What is it …

Almost every second web application has a requirement for allowing users to upload large file. With huge internet bandwidths available and all applications in the cloud, it is expected that the user must be able to upload large data to the web application.

While working on a web application which deals with banking domain, we need to have such a feature where users might be uploading their huge files at the same slot of the day! Each user may upload files from 500 Mb to 2 Gb, and this is critical for the growing number of end users for this web application in the last few months!

.. and how we took the path ?

OK, understood, our Rails application is not having that big code-base or features for now, and also not a huge user-base. But the number is increasing at the double pace each month than it was before 6 months!
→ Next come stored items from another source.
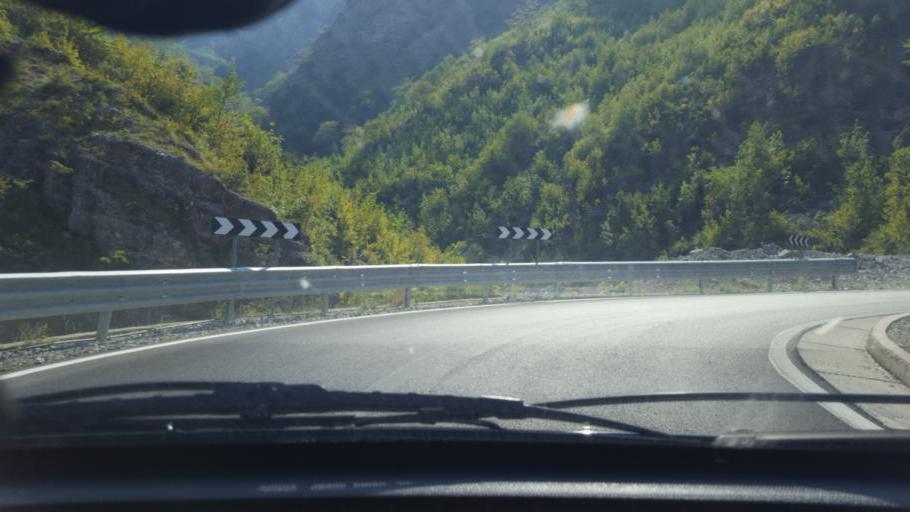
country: AL
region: Shkoder
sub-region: Rrethi i Malesia e Madhe
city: Kastrat
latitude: 42.4127
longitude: 19.5102
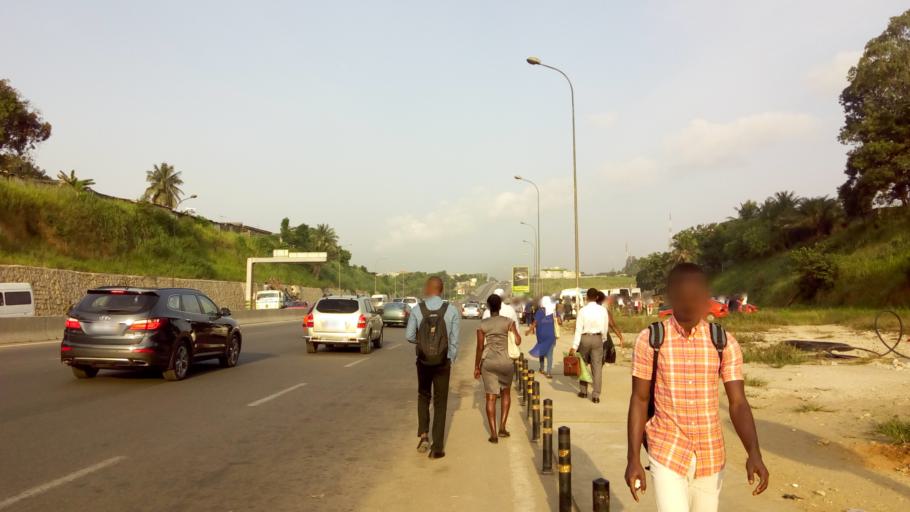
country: CI
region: Lagunes
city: Abidjan
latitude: 5.3530
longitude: -3.9798
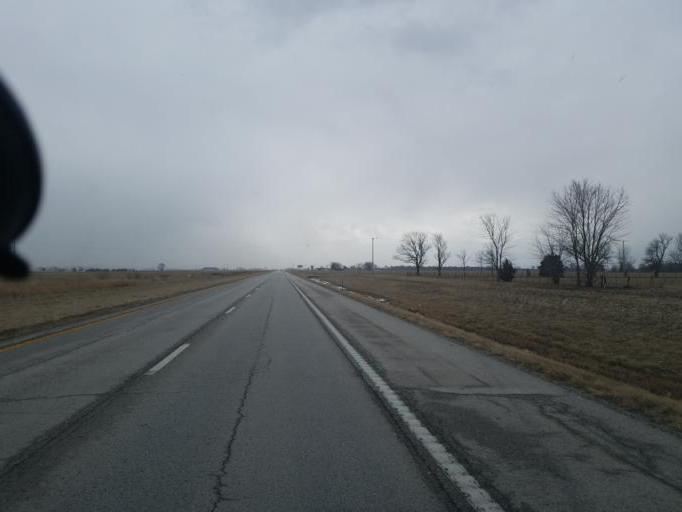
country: US
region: Missouri
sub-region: Randolph County
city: Huntsville
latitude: 39.5707
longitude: -92.4646
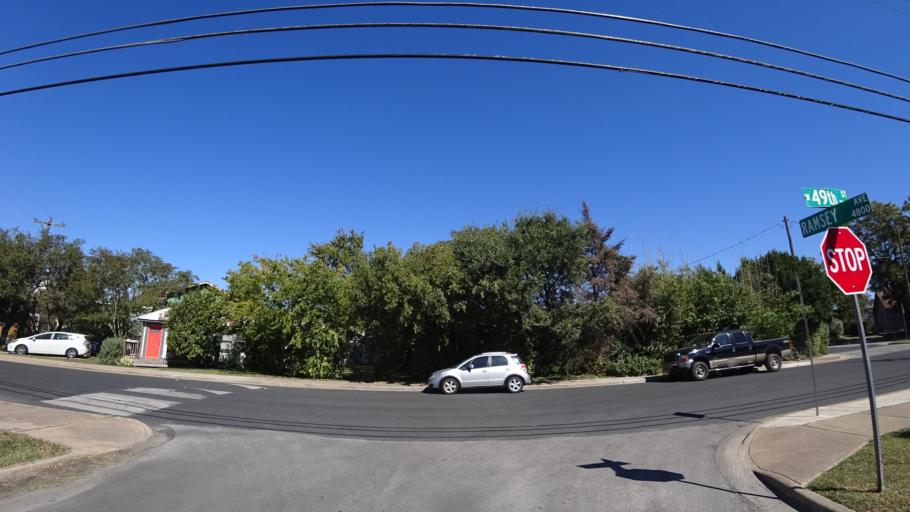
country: US
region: Texas
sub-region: Travis County
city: Austin
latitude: 30.3207
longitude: -97.7408
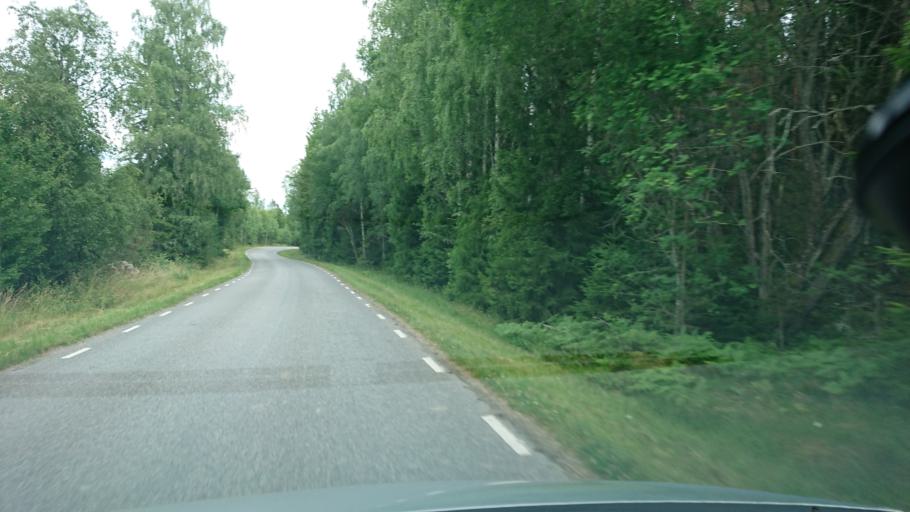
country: SE
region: Uppsala
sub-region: Osthammars Kommun
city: Bjorklinge
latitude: 60.0056
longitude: 17.4480
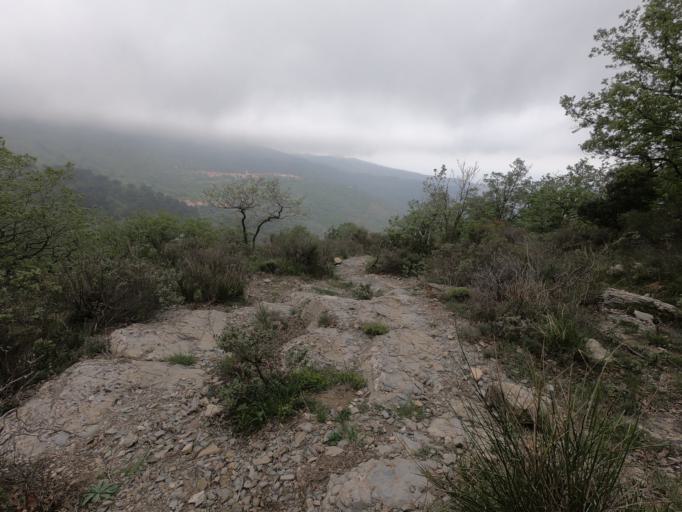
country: IT
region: Liguria
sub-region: Provincia di Imperia
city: Villa Faraldi
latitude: 43.9720
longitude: 8.0888
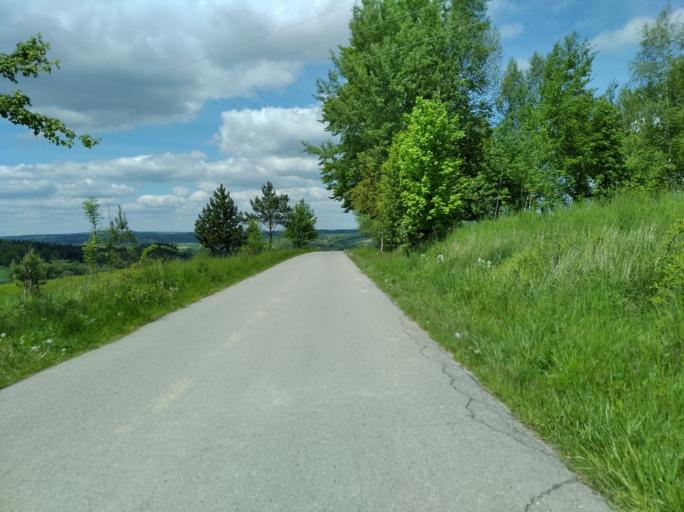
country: PL
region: Subcarpathian Voivodeship
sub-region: Powiat ropczycko-sedziszowski
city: Wielopole Skrzynskie
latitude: 49.9254
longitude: 21.6044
That means we would have almost three times the users in next 2 months and if this feature is not implemented correctly then the performance could be affected.
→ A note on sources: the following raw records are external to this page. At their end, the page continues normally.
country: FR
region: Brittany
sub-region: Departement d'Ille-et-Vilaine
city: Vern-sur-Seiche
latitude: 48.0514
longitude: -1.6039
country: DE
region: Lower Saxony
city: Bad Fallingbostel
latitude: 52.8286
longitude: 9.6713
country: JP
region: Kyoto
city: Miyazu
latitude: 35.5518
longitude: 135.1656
We have started testing the application with growing the upload file size, each time we are trying with 500 – 900 Mb files in a single go where each file could be of maximum 100 Mb. OK, works fine, but when we goes up 1 GB or when the net speed is slower it started failing!
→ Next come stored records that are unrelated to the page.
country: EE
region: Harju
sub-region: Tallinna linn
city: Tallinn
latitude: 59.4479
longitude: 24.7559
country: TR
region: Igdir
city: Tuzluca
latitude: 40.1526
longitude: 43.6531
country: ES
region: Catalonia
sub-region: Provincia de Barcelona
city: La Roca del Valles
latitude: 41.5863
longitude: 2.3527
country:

  • We identified that the upload mechanism is kept very basic for the first iteration, and now we have a change in the feature. So, we have to change it such that it should work in all conditions. We have used Dropzone (for drag-drop support and AJAX based file uploads), Amazon S3 (storing the files in the cloud), nginx as a web server and unicorn as an application server.
  • Nginx : Every request to the server will first go to nginx, and then it will be forwarded to unicorn which eventually routed to the particular controller. We found many references and issues related to large filesize uploads with Rails, and so based on that we have fixed the nginx configuration by adding the nginx upload module. This requires to compile the nginx from scratch, change the service configuration and restart the server. We have also tweaked the nginx configuration to handle client timeout & file uploads and only forward the non-file parameters to Rails. This has reduced the response time, because Rails does not need to handle the file now.
  • Amazon S3 data upload : We have identified that for huge file, Rails takes time to push data to S3 and meanwhile the request may expire because of timeout between nginx and unicorn. Usually, unicorn timeout is 30s so if it takes more than 30s then the request will time out and nginx will respond with an error to the browser. How to fix this? We found carrierwave_backgrounder which allows to process the file uploading in a background job. We have used sidekiq to handle this background job which will eventually take the long running upload out of the synchronous request processing task and so the response would be faster.
  • Dropzone : But still, while uploading more than 700 – 900 Mb of files with slower bandwidth it is sometimes not working as expected. To fix that we have tweaked the Dropzone configurations. Dropzone allows to change the file uploading in diff. ways - We can push all files at once or process them in batches. Now as we could have max size of 50 – 100 Mb per file, we have decided to process the files in batch of 2 files. So if the user adds say 50 files of 20 Mb each then Dropzone would send 25 requests to the server with 2 files in each request. We just have to change the request handling logic on server side as well as on client side JavaScript. This would reduce the load on server just in one request and also the response time is better. End users can see the progress, and file uploading is going to take the same time as before but in multiple synchronous requests one after the other!

And, its done as expected! Now we can upload 1.5–2GB of total files at once even with a 4GB RAM cloud server! End user does not have any difference than before, they are able to see the file uploading progress and server never complaints about timeout!

Summary

  • Always send data in chunks to the server, to reduce the response time.
  • Configure the web server to handle large file uploading, it works faster than most app servers.
  • Use background processing on the app server for larger file uploads over cloud storage like S3/dropbox etc.